*** Opening Listed entries ***
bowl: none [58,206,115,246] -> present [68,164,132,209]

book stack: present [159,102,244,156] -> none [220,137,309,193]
*** Closing Listed entries ***
*** Opening Listed entries ***
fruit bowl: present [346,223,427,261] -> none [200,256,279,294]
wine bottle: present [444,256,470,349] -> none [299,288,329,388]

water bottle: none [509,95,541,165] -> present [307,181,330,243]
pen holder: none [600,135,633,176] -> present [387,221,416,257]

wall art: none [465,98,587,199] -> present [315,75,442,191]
*** Closing Listed entries ***
What the task requires: In the listing above, find the line containing "bowl: none [58,206,115,246]" and the line containing "book stack: present". Output them and every line between, exactly, and nothing else.

Response to this exercise:
bowl: none [58,206,115,246] -> present [68,164,132,209]

book stack: present [159,102,244,156] -> none [220,137,309,193]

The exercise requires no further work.